What is a Box Scraper?
Many people confuse a paint scraper with a box scraper, which is not at all accurate. A box scraper is a piece of farm equipment which weighs hundreds of pounds and is pulled behind a tractor, and a paint scraper is a hand-held device uses to scrape the paint from wood and other surfaces. Typically, a box scraper connects to the tractor with a 3-point hookup, a common arrangement on farm tractors that uses 2 side connectors, and one top (or center) bar that can be adjusted by twisting it in one direction or another. A box scraper is sometimes called a box blade, and is generally a long, curved metal "blade" with metal sides extended forward from the blade to contain the materials being leveled.
Step 1: Safety First
Always wear thick gloves and safety glasses when working with any farm equipment. Tractors and the implements which connect to them have many sharp edges and possible pinch points, so care should be taken when working with and around them. Tuck in shirt-tails, and avoid baggy, loose fitting clothing to reduce the possibility of being accidentally entangled in the machine. One of the most common injuries with farm tractors occur when clothing gets caught in the PTO (Power Take Off), a spinning shaft located just below the hydraulic arms. Always shut the tractor off when connecting or disconnecting box scrapers or other implements.
Step 2: Connecting a Box Scraper
At the front and each side of a garden scraper are two pins, which protrude horizontally, and have a hole near the outer end. On the tractor, there are two bars on each side, one is the hydraulic arm, and lifts or lowers the blade, and the other is a stabilizer bar, which prevents the box scraper from swinging wildly from side to die. With these four arms connected, the top bar can be pivoted down to the box scraper, where it fits into a bracket on the very top of the scraper.

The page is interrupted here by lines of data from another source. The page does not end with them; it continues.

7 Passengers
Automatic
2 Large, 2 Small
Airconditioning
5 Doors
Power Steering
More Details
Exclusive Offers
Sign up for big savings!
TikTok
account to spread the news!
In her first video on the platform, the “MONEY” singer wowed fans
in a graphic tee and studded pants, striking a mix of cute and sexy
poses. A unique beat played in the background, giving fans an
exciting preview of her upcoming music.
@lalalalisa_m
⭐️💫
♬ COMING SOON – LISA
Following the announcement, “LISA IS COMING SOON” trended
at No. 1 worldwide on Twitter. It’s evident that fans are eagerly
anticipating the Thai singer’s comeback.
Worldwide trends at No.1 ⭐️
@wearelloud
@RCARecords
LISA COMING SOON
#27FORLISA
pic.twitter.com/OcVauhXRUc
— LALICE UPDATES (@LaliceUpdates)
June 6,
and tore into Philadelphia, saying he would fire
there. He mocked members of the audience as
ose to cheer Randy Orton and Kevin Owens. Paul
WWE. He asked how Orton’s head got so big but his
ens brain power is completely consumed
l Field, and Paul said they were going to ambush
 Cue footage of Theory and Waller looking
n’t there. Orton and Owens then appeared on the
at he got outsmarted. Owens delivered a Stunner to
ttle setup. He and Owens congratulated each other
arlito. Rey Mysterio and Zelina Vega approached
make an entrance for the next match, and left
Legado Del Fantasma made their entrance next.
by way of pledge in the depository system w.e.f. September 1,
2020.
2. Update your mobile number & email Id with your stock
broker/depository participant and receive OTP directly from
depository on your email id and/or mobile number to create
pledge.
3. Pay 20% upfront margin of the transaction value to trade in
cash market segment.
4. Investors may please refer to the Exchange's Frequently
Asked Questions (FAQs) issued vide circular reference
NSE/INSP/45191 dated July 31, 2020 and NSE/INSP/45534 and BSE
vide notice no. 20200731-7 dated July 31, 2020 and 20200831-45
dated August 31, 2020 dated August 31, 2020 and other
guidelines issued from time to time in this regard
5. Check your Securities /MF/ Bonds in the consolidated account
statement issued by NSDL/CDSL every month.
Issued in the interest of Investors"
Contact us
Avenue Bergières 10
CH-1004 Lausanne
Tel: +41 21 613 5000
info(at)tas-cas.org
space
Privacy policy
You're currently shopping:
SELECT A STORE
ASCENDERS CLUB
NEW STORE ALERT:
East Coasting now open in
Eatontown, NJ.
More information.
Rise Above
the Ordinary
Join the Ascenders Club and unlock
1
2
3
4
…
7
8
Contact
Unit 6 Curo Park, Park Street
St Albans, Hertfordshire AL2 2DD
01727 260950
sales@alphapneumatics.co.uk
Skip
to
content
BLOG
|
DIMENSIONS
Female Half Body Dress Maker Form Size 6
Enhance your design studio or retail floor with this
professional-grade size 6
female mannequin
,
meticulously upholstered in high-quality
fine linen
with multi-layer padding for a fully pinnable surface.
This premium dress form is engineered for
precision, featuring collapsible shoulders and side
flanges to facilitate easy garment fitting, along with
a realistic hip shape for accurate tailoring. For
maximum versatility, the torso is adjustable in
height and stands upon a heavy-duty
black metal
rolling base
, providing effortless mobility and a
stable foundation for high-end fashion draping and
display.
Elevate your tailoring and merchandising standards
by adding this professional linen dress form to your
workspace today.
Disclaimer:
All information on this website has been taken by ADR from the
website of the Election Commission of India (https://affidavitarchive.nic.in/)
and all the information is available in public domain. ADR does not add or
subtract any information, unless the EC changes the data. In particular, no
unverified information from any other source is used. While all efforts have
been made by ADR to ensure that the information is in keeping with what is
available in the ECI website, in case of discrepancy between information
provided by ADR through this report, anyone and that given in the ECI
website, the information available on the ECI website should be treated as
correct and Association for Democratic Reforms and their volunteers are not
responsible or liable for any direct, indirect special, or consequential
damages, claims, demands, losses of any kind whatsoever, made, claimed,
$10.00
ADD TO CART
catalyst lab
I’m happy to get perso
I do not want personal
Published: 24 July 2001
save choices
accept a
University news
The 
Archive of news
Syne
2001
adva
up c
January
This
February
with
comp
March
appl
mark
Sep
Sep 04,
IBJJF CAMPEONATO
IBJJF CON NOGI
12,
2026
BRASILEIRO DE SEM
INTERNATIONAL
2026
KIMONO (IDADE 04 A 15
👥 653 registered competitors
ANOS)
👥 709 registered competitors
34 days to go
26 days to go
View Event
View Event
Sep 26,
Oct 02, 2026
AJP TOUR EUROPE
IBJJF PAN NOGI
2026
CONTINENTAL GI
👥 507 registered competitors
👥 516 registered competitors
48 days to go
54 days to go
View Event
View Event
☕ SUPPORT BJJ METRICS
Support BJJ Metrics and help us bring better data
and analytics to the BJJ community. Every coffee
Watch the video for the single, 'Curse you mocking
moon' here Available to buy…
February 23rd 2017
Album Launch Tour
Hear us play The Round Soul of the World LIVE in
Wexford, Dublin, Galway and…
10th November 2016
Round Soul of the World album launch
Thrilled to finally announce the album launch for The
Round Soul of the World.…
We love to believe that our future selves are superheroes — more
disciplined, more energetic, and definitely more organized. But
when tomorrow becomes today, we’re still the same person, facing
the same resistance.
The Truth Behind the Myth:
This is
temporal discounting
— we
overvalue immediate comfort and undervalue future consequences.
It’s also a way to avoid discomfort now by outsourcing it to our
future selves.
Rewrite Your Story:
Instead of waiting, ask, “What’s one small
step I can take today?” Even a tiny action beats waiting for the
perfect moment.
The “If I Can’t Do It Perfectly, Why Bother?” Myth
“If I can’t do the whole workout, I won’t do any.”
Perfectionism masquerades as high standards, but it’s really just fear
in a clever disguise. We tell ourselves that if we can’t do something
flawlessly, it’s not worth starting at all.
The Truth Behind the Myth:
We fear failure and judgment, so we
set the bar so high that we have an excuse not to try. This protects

Step 3: Adjusting Scraper Angle
Be careful not to place your feet under the edge of the blade while making adjustments. Turning the central shaft of the top bar in one direction will increase the angle of the box scraper, and turning it the other way will decrease the angle, Increasing the angles cause the box to hold more soil, and decreasing it allows more of the soil to escape beneath the blade. Additionally, the blade itself can be swiveled up to 30 degrees to the left or right.
Step 4: Adjusting Depth
When operating the tractor, there is a lever, usually on the right-hand side at about seat level, which control the depth of the blade. Experiment with different depths until you find the one which is suitable for the application, and then screw the locking mechanism into place.
This prevents the hydraulics from going below the desired height.